Paul Krugman's column today is essentially the obituary for journalism. You know what I say: Journalism is dead; long live the corporate media. The corporate infotainment, bread-and-circus media is the cockroach that will survive us all.

NYTimes: Paul Krugman, Lies, Sighs and Politics (TimesSelect wall; also here and here.)

In Tuesday’s Republican presidential debate, Mitt Romney completely misrepresented how we ended up in Iraq. Later, Mike Huckabee mistakenly claimed that it was Ronald Reagan’s birthday.

Guess which remark The Washington Post identified as the “gaffe of the night”?

Folks, this is serious. If early campaign reporting is any guide, the bad media habits that helped install the worst president ever in the White House haven’t changed a bit.

You may not remember the presidential debate of Oct. 3, 2000, or how it was covered, but you should. It was one of the worst moments in an election marked by news media failure as serious, in its way, as the later failure to question Bush administration claims about Iraq.

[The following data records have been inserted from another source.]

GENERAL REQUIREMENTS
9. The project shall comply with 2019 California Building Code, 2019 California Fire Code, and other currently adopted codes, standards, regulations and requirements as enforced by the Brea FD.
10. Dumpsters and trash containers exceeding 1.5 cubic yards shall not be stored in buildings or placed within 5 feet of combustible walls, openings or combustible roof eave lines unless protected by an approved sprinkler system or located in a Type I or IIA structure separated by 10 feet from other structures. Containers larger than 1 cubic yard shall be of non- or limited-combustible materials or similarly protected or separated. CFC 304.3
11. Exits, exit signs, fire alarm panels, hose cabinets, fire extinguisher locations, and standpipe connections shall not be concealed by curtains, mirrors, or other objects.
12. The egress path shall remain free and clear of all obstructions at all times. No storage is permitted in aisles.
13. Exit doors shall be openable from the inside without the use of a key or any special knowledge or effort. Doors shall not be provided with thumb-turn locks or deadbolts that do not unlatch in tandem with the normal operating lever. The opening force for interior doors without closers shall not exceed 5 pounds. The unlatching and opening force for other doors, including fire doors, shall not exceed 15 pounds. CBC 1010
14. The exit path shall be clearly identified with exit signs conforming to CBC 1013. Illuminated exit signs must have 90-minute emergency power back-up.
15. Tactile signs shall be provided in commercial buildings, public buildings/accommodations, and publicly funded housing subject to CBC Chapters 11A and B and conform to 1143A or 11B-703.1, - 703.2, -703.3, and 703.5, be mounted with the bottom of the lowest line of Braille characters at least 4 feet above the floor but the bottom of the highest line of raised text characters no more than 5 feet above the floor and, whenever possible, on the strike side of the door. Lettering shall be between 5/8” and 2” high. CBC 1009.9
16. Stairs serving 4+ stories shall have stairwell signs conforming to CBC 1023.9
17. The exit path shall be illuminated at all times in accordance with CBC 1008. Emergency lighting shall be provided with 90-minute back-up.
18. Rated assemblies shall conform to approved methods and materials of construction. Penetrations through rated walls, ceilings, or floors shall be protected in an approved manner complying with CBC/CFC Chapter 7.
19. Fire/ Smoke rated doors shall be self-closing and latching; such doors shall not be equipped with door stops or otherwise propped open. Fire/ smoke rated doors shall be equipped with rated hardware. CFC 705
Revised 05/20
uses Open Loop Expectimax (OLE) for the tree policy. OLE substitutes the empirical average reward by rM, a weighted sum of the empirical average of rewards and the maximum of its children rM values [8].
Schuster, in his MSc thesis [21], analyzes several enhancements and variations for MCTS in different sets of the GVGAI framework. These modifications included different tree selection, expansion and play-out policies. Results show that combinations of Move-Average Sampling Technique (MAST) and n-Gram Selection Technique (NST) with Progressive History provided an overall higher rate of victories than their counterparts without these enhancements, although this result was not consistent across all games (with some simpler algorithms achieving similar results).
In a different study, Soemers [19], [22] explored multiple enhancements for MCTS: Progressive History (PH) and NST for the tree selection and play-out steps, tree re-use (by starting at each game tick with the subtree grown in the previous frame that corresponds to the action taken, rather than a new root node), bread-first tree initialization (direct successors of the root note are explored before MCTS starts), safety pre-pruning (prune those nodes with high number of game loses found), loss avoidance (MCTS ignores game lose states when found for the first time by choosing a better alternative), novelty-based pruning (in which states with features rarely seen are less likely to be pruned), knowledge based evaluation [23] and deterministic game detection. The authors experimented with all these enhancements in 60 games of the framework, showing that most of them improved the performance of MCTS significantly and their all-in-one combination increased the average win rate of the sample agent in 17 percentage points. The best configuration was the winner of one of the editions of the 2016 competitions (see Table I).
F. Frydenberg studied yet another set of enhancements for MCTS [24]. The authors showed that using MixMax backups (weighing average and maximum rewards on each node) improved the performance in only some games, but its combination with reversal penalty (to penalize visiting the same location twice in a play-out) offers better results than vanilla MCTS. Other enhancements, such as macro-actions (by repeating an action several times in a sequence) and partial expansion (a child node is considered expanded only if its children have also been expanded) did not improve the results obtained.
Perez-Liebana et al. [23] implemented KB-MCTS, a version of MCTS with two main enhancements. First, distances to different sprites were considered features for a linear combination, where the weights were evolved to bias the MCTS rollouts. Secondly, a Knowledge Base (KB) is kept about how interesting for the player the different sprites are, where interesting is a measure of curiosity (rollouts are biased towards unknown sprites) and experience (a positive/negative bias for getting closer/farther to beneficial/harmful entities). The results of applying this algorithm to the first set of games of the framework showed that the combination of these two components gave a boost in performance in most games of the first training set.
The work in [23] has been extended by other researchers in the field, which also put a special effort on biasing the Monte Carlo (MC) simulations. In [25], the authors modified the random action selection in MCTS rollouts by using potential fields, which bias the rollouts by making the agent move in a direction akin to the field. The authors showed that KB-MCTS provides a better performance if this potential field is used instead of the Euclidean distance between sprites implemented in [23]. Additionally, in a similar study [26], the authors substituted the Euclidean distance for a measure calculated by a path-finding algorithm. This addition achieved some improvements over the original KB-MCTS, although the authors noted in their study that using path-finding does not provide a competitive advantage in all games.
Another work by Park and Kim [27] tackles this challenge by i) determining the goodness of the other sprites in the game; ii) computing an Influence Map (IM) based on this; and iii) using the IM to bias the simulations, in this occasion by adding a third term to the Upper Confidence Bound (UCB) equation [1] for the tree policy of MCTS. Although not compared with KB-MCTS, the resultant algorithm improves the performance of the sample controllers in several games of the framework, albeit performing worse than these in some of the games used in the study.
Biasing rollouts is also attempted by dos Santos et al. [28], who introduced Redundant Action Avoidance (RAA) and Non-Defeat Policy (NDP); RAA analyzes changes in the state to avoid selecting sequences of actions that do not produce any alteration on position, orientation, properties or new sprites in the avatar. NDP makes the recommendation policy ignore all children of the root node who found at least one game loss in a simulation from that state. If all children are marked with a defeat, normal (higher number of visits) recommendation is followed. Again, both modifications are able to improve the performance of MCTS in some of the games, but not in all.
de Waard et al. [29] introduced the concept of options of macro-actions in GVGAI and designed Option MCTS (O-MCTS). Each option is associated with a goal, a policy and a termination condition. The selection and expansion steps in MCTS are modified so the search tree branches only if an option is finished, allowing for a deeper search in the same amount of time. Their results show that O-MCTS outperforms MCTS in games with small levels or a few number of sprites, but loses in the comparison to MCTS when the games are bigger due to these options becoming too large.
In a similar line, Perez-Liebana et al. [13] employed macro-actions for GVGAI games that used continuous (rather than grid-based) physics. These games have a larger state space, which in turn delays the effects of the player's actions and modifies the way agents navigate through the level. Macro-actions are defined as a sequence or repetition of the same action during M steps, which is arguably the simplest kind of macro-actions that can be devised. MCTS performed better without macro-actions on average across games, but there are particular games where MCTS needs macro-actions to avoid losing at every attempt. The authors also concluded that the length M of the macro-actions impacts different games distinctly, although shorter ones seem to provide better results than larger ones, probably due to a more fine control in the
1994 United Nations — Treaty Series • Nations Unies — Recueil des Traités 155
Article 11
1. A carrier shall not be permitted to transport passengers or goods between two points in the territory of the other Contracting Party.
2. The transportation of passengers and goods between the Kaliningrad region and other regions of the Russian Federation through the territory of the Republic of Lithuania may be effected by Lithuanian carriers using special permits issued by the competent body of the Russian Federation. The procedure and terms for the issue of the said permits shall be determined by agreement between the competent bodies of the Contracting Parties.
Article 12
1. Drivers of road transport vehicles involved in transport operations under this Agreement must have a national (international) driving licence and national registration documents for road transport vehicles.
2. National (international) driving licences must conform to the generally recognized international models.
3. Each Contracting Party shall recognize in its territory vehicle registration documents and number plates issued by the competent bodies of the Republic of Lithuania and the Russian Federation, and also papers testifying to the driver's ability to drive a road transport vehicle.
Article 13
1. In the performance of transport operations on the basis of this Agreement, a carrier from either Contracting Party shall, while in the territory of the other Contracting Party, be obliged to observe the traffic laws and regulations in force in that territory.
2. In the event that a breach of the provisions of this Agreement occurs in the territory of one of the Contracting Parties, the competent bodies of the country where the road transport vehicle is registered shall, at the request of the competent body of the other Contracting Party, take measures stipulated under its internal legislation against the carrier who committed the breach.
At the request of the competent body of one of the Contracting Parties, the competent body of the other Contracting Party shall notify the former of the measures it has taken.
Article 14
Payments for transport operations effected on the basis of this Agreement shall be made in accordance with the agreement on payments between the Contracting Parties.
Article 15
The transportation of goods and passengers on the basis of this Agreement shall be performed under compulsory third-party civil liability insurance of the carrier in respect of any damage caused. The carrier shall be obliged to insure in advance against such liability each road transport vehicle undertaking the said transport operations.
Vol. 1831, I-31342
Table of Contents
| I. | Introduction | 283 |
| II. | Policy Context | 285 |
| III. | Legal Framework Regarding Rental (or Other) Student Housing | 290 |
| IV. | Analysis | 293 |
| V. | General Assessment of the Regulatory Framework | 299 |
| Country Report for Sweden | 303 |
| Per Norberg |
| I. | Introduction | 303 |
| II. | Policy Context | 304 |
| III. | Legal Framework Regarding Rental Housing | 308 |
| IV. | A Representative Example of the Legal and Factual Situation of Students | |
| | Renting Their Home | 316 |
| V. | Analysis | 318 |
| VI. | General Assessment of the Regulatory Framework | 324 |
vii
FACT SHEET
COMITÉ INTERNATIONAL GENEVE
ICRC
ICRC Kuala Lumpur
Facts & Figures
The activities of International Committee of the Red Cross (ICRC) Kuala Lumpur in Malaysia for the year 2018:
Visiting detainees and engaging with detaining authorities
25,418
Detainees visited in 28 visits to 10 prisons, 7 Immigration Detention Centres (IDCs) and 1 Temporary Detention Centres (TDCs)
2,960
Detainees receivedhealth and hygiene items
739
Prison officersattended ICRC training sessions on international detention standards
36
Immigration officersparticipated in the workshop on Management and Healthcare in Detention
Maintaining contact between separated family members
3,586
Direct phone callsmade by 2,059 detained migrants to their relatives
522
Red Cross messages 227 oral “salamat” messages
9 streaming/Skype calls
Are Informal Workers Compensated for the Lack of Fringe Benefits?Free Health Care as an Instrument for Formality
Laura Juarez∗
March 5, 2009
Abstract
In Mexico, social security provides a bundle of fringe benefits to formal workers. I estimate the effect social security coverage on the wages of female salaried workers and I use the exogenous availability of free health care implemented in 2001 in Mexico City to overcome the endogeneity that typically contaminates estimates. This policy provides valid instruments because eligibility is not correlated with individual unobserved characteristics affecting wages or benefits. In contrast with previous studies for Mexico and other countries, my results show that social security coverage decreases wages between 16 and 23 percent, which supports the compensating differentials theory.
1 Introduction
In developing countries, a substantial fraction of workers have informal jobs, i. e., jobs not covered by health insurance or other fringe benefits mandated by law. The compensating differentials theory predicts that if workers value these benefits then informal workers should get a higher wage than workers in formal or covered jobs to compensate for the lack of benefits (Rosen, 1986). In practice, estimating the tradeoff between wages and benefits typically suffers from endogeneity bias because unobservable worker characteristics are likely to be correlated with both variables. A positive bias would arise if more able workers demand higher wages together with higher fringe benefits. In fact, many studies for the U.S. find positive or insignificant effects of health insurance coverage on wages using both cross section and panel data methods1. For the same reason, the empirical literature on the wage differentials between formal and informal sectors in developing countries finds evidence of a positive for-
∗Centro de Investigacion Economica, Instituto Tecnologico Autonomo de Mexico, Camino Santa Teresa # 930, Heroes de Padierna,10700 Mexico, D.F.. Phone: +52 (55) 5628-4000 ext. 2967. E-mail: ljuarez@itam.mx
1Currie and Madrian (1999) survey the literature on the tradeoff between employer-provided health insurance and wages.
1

Throughout that debate, George W. Bush made blatantly misleading statements, including some outright lies — for example, when he declared of his tax cut that “the vast majority of the help goes to the people at the bottom end of the economic ladder.” That should have told us, right then and there, that he was not a man to be trusted.

But few news reports pointed out the lie. Instead, many news analysts chose to critique the candidates’ acting skills. Al Gore was declared the loser because he sighed and rolled his eyes — failing to conceal his justified disgust at Mr. Bush’s dishonesty. And that’s how Mr. Bush got within chad-and-butterfly range of the presidency.